| Page text |
--*--


  4. Your post is very interesting. I wouldn’t really know. It is often that books that win prizes are a bit heavy going or not for the “common reader”. This is how I see it in the book shops, I am really careful depending on the prize. Although some are more accessible than I think. I loved the confident by Helene Gremillon that you mentioned in your article. Trouble is that now there are so many different prizes that honestly, I am myself a bit lost. It seems that for every period of the year, there must be a top 10, some with prizes, some without and then litterature becomes nearly a fashion.


    • Yes, the committees themselves are interesting, the idea of a jury that changes every year versus one that pretty much stays the same and then what seems to be a deliberate ploy to have an all male or an all female jury. Regardless, as we agree, the gems are often in the longlist and that propensity for prizes to increase awareness of books we may not have heard of otherwise and to stimulate literary discussion.
--*--
| Provided records |
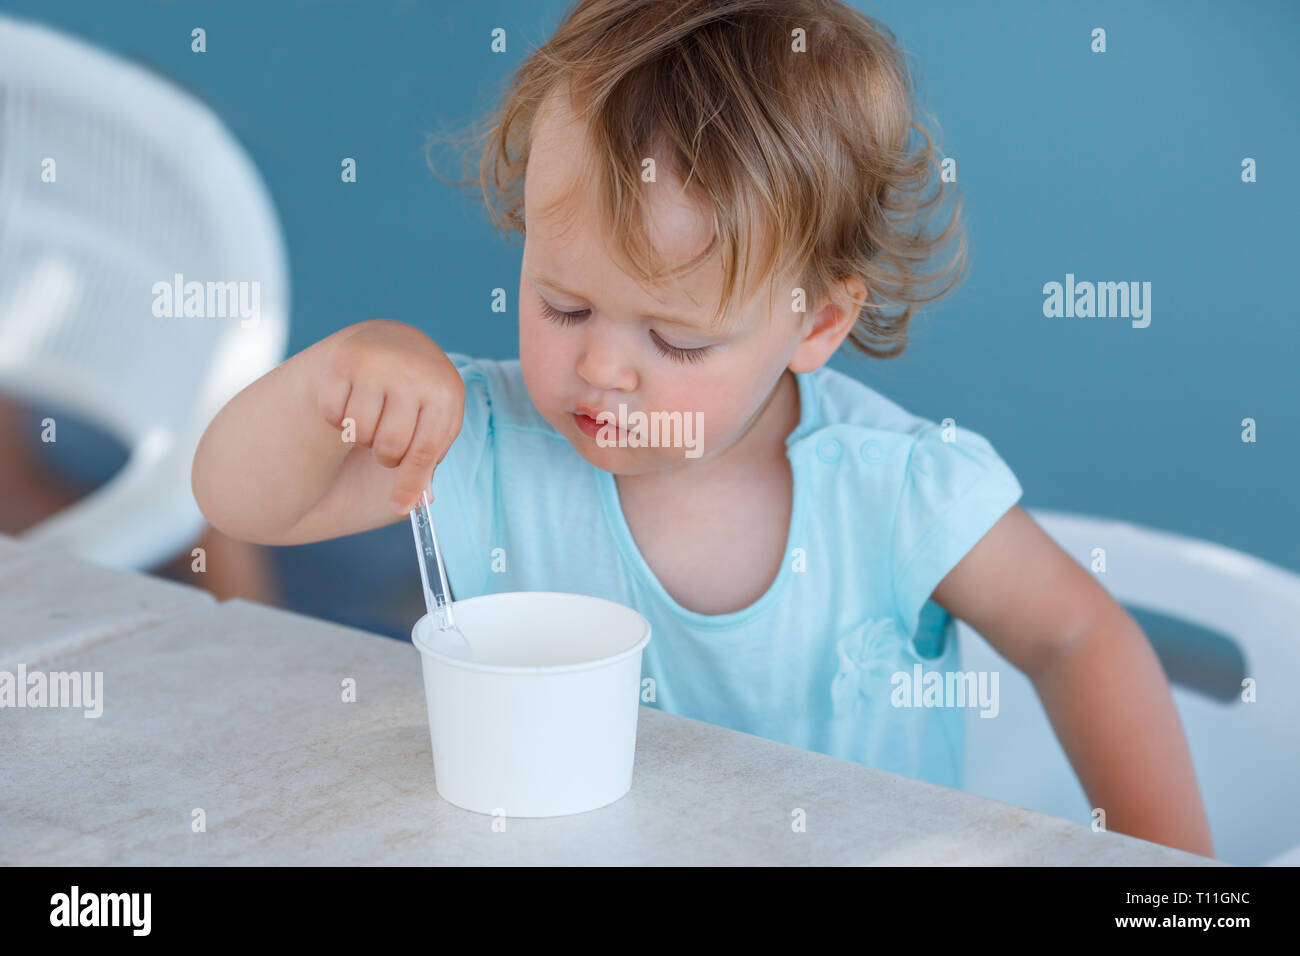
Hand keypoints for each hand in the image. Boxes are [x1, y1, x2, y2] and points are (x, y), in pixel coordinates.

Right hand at [316, 320, 464, 513]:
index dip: (410, 483)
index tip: (399, 507)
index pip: (425, 449)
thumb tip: (416, 501)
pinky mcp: (343, 361)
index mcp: (444, 391)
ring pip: (359, 431)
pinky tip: (353, 401)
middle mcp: (412, 372)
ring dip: (362, 436)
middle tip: (388, 442)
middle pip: (389, 445)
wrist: (394, 341)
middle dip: (386, 456)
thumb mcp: (437, 419)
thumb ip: (428, 459)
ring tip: (374, 417)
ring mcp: (377, 363)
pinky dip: (338, 419)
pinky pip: (332, 414)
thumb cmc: (421, 394)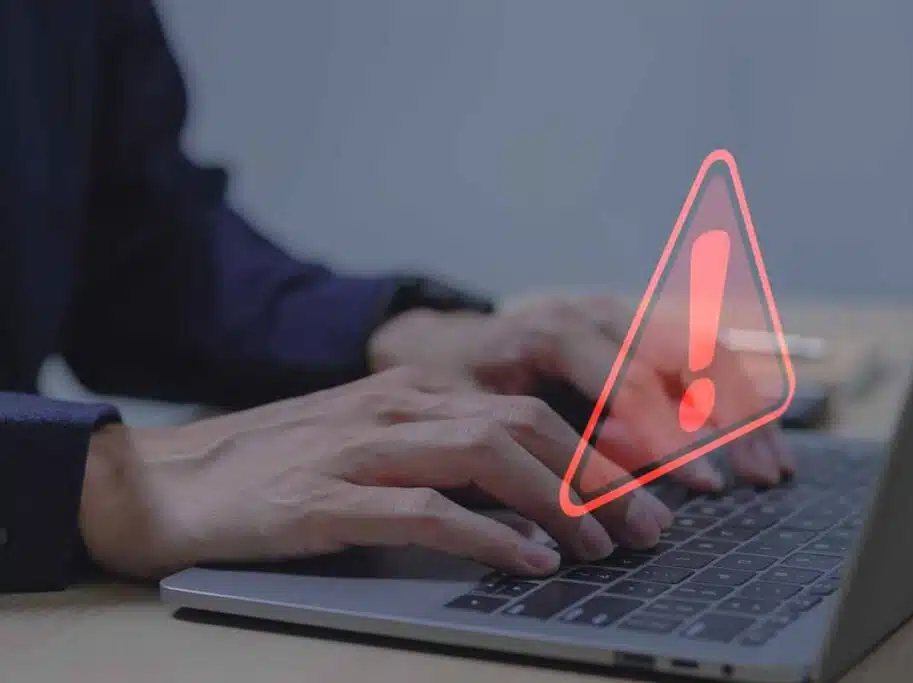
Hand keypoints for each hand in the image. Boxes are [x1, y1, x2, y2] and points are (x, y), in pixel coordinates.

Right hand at [79, 367, 671, 579]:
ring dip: (558, 502)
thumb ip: (443, 451)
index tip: (648, 489)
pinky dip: (488, 535)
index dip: (597, 446)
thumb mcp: (373, 442)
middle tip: (648, 527)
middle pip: (526, 426)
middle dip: (599, 477)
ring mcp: (364, 447)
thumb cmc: (282, 468)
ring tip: (602, 546)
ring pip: (489, 454)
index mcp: (416, 390)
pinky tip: (527, 562)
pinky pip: (427, 509)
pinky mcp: (328, 497)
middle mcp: (399, 405)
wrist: (172, 480)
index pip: (530, 405)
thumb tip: (530, 491)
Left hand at [368, 295, 792, 490]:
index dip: (671, 437)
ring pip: (705, 352)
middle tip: (759, 478)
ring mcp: (623, 314)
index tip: (705, 485)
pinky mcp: (638, 326)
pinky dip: (734, 396)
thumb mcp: (481, 417)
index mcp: (555, 331)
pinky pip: (700, 355)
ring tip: (773, 468)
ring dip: (745, 409)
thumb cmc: (461, 387)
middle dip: (728, 420)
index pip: (631, 384)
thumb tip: (617, 487)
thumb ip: (547, 446)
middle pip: (685, 357)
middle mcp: (598, 314)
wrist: (449, 345)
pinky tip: (760, 436)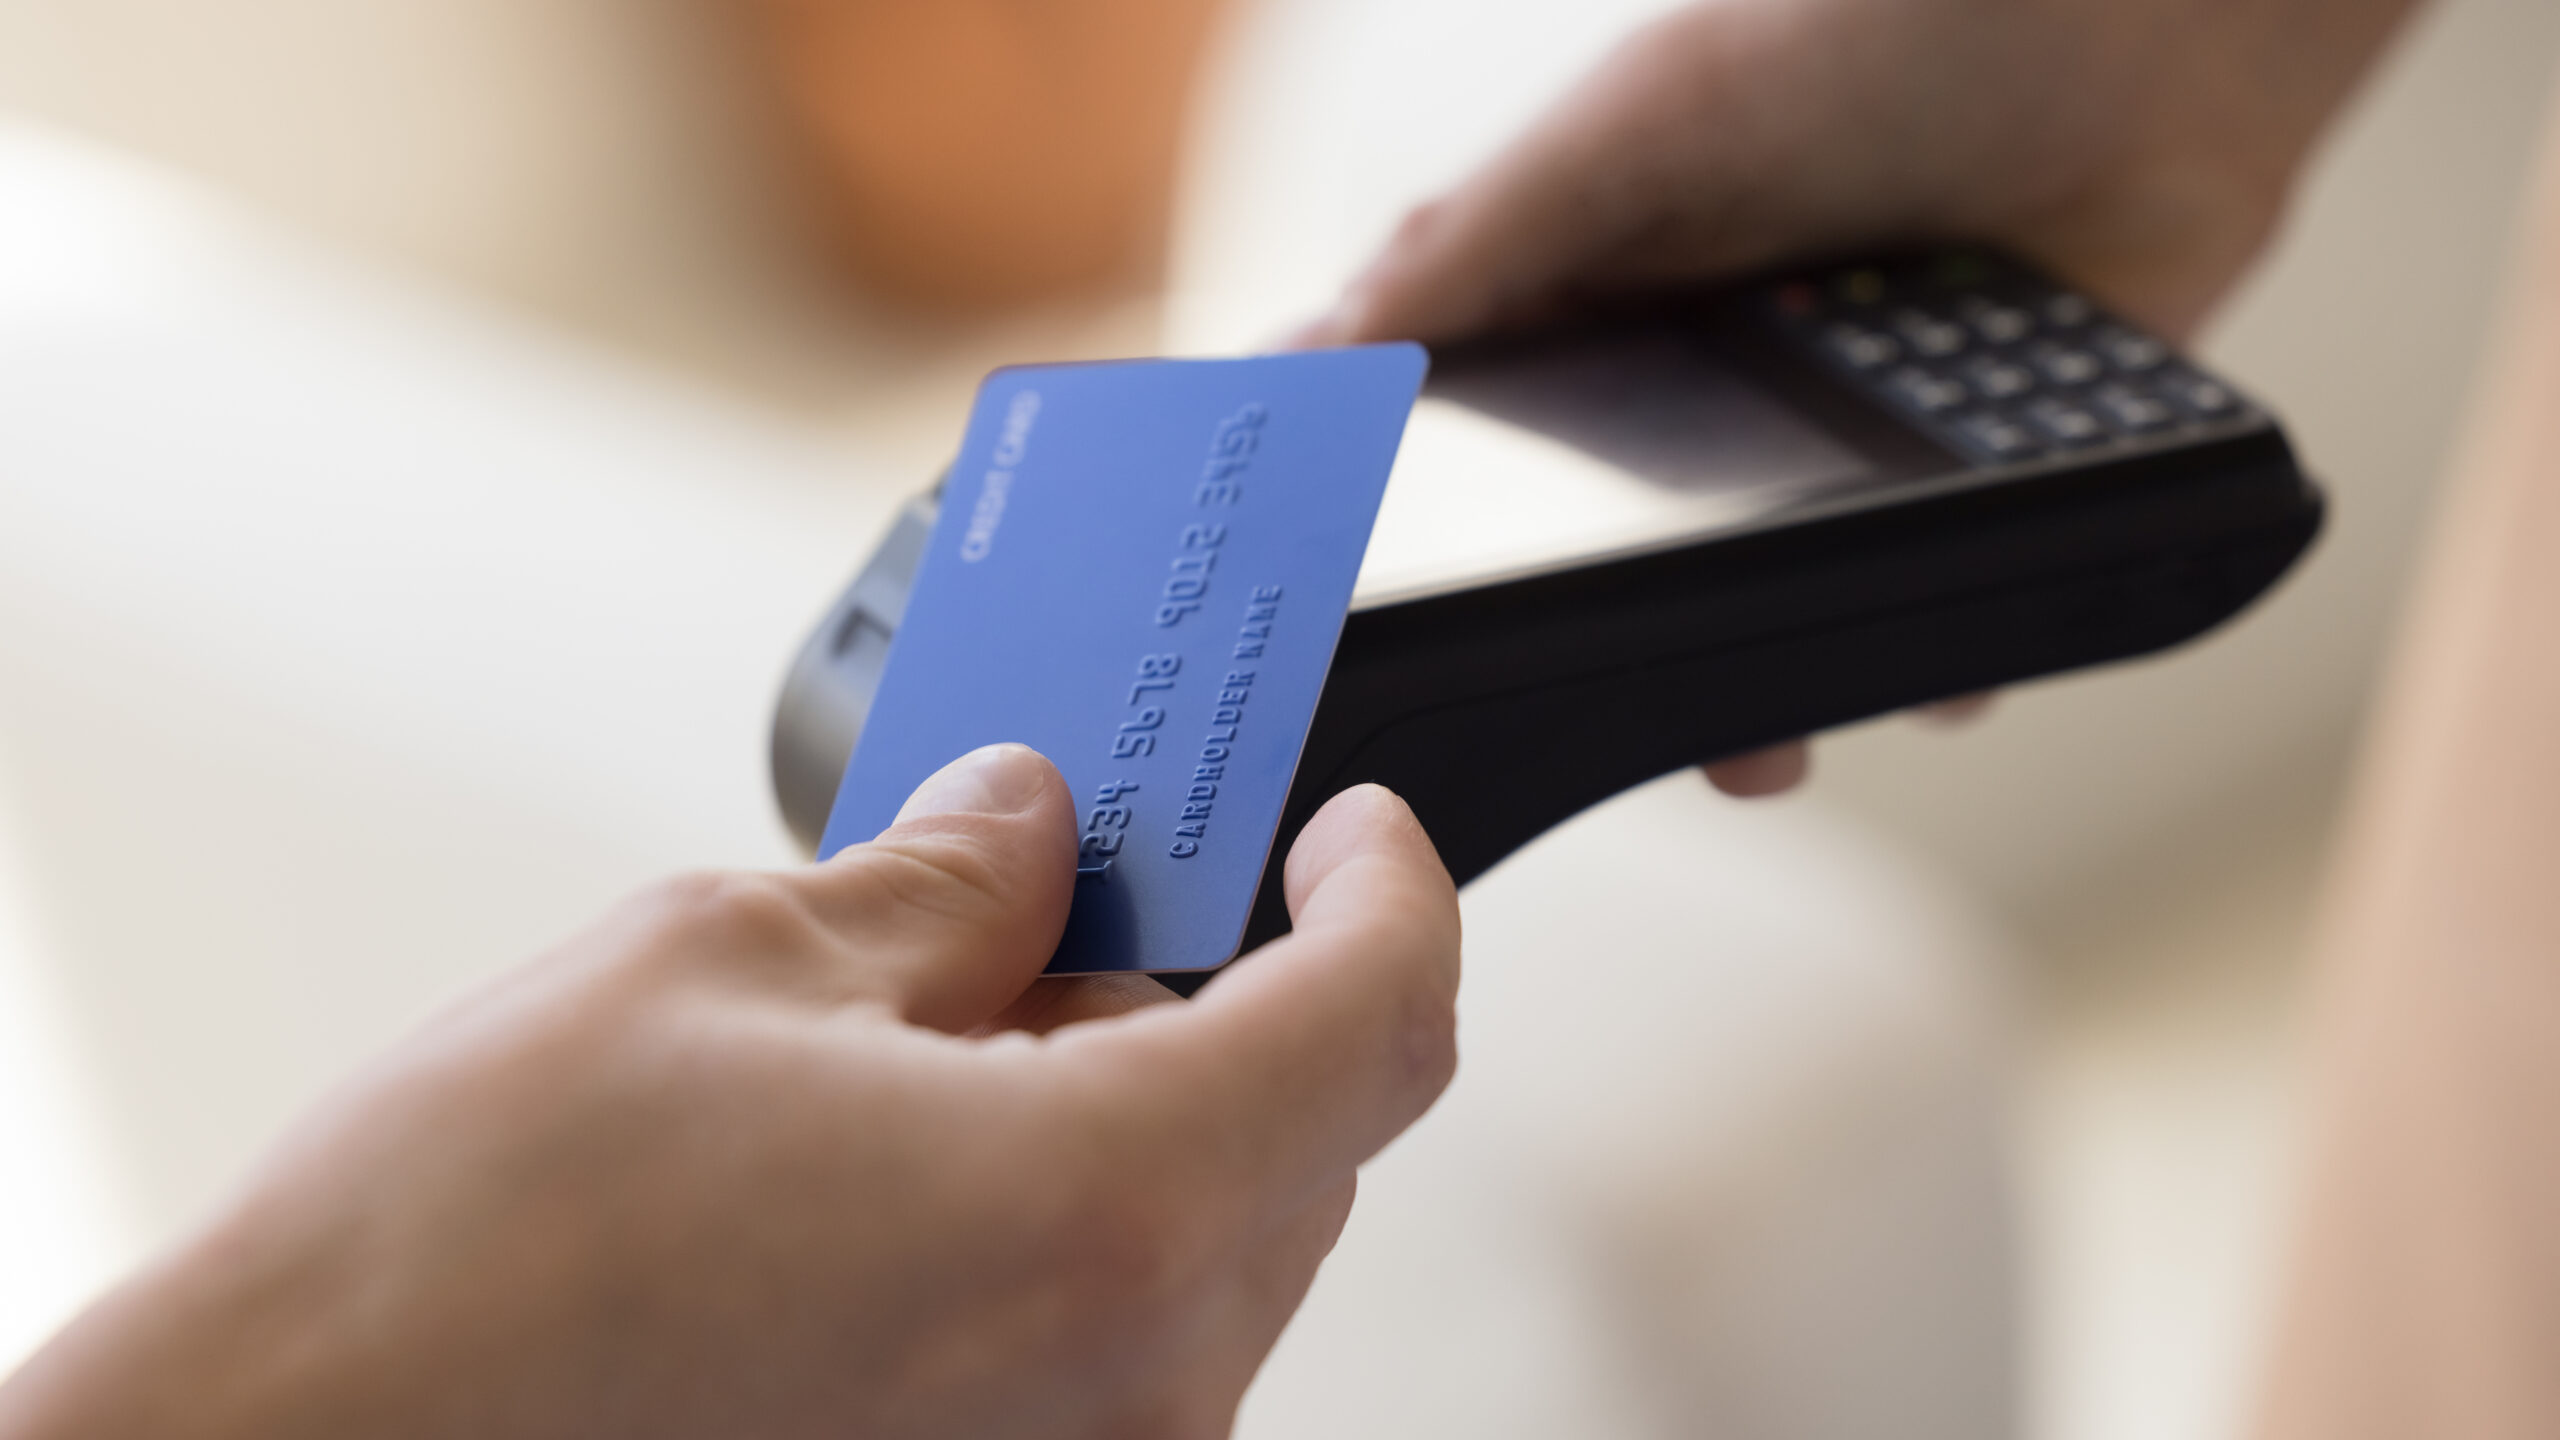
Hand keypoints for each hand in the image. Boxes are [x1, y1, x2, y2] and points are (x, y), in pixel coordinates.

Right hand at [0, 745, 1460, 1439]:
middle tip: (1060, 905)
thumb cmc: (464, 1266)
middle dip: (1207, 996)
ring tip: (918, 1051)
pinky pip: (1113, 1342)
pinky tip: (899, 1181)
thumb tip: (1028, 825)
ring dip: (1120, 1116)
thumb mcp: (723, 964)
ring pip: (1204, 1242)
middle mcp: (1131, 1388)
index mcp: (1102, 1213)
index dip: (1386, 894)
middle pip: (1298, 1137)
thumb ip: (939, 887)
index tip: (1350, 834)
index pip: (1378, 1023)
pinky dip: (1061, 1231)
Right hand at [1301, 0, 2411, 794]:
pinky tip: (1930, 674)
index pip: (1466, 445)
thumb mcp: (1641, 121)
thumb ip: (1482, 237)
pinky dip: (1927, 658)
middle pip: (1606, 568)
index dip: (1412, 542)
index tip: (1364, 640)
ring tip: (1761, 747)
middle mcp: (1693, 390)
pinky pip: (1923, 609)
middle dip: (1594, 662)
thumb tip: (1312, 356)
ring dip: (1755, 700)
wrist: (2150, 25)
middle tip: (1576, 735)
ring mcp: (1827, 442)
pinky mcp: (1962, 481)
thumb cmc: (1874, 31)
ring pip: (1756, 616)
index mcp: (1589, 299)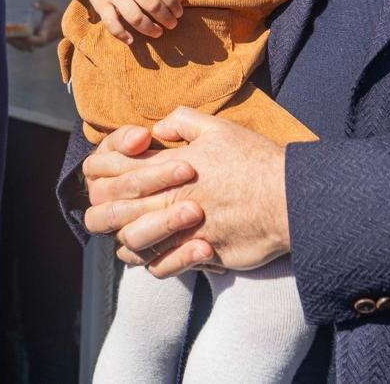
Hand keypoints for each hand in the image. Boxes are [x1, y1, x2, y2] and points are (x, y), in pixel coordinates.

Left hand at [4, 1, 63, 51]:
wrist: (62, 25)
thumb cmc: (57, 15)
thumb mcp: (52, 7)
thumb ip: (43, 4)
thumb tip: (33, 5)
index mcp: (46, 34)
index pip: (38, 41)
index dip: (30, 40)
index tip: (20, 34)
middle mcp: (40, 41)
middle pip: (26, 45)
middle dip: (15, 40)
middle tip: (4, 33)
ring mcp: (36, 44)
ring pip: (22, 47)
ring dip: (12, 42)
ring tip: (3, 34)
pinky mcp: (32, 43)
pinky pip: (21, 45)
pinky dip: (14, 42)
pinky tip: (6, 35)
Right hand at [80, 0, 183, 43]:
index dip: (174, 4)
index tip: (179, 13)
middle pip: (152, 4)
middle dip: (166, 18)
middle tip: (172, 25)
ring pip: (134, 16)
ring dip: (149, 28)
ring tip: (158, 33)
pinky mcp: (100, 4)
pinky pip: (112, 23)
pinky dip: (122, 34)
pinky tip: (132, 40)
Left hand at [89, 108, 290, 278]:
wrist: (288, 197)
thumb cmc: (254, 160)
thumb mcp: (218, 128)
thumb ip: (182, 122)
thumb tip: (158, 128)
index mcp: (167, 168)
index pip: (114, 171)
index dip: (102, 172)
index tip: (107, 175)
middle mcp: (168, 201)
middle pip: (113, 211)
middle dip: (106, 209)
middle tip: (113, 208)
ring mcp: (181, 231)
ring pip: (132, 243)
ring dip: (129, 238)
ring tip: (137, 233)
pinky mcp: (199, 255)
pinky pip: (161, 266)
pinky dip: (155, 263)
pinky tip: (161, 255)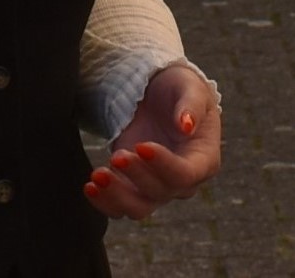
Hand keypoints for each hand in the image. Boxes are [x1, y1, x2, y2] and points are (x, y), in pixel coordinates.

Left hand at [86, 61, 220, 218]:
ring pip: (139, 208)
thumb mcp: (191, 87)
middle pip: (160, 192)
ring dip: (117, 196)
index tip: (141, 146)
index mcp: (204, 159)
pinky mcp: (133, 188)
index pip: (186, 174)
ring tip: (97, 175)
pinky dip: (104, 202)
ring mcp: (157, 188)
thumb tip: (187, 126)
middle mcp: (183, 181)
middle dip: (136, 175)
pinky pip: (119, 207)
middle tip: (117, 155)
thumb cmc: (180, 88)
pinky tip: (89, 186)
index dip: (164, 165)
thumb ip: (192, 104)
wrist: (157, 95)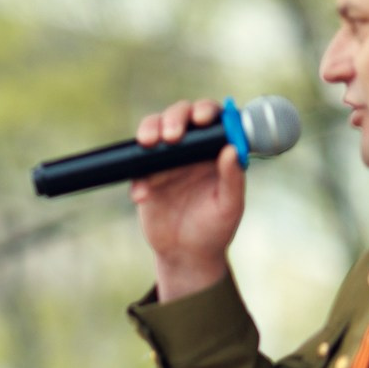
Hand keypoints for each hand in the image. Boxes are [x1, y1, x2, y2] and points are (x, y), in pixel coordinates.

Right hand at [129, 98, 245, 300]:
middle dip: (173, 118)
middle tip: (171, 135)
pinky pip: (136, 169)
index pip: (211, 120)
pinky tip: (143, 196)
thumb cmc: (215, 229)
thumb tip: (232, 148)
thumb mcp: (229, 206)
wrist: (186, 256)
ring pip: (154, 133)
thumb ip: (232, 178)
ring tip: (150, 144)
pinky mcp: (145, 180)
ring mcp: (165, 163)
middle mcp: (190, 151)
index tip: (203, 118)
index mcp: (214, 152)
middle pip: (179, 117)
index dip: (206, 111)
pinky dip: (138, 179)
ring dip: (149, 131)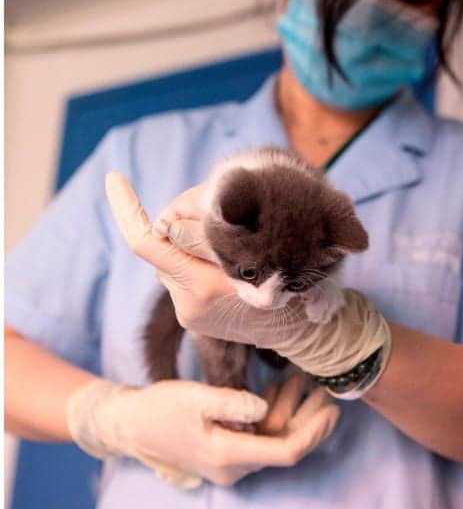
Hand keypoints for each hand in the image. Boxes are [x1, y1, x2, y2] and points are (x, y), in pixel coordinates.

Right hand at [66, 373, 339, 487]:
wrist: (130, 425)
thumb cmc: (160, 408)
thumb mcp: (195, 398)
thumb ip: (232, 403)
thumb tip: (264, 408)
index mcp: (229, 455)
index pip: (286, 451)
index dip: (314, 432)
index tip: (333, 408)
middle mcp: (235, 466)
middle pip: (287, 445)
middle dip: (311, 418)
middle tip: (328, 388)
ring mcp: (232, 462)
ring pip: (276, 439)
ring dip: (294, 410)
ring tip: (304, 379)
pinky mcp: (230, 451)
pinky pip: (262, 436)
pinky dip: (275, 413)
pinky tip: (281, 386)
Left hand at [103, 172, 389, 376]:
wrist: (303, 330)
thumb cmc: (291, 280)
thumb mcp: (259, 249)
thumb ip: (207, 234)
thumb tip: (164, 223)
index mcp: (207, 284)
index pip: (147, 240)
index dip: (127, 208)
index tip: (114, 178)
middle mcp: (192, 302)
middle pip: (162, 247)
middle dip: (174, 229)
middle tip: (190, 213)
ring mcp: (190, 313)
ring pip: (170, 262)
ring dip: (187, 248)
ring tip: (223, 247)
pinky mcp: (192, 318)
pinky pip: (180, 278)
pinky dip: (194, 264)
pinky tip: (220, 265)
--*--
| What to work on |
#1 In the comments on literary prizes, change the passage starting with "4. Your post" and going on through "nearly a fashion.", putting "bookstores" in place of "book shops".
#2 Answer these questions from the comments on literary prizes:
(a) Where does the first commenter say they see that prize-winning books can be heavy going?
(b) According to the reply, where are the gems often found?
(c) What two kinds of jury does the reply contrast?

| Results for the exercise |
#1
4. Your post is very interesting. I wouldn’t really know. It is often that books that win prizes are a bit heavy going or not for the “common reader”. This is how I see it in the bookstores, I am really careful depending on the prize. Although some are more accessible than I think. I loved the confident by Helene Gremillon that you mentioned in your article. Trouble is that now there are so many different prizes that honestly, I am myself a bit lost. It seems that for every period of the year, there must be a top 10, some with prizes, some without and then litterature becomes nearly a fashion.

#2
(a) In the book shops.
(b) In the longlist.
(c) A jury that changes every year and one that pretty much stays the same.